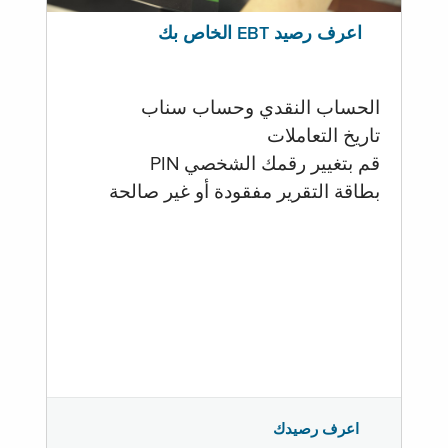
اعرف رصيد EBT الخاص بك
الحساب النقدي وحساب سناب
تاريخ التعاملات
قم بتغيير رقمك الشخصي PIN
بطاقة التقرير مفقودة أو غير صالحة
اعرف رصيدك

WHAT TO DO | Could you reproduce every line of text from the entries above without changing anything, and leave out the pictures?

EXERCISE RESULT |
اعرف رصيد EBT الخاص بك
الحساب النقدي وحساب سناب
تاريخ التعاملات
قم بتغيير رقمك الشخصي PIN
بطاقة التقرير مفقودة أو غير صالحة
اعرف رصيدك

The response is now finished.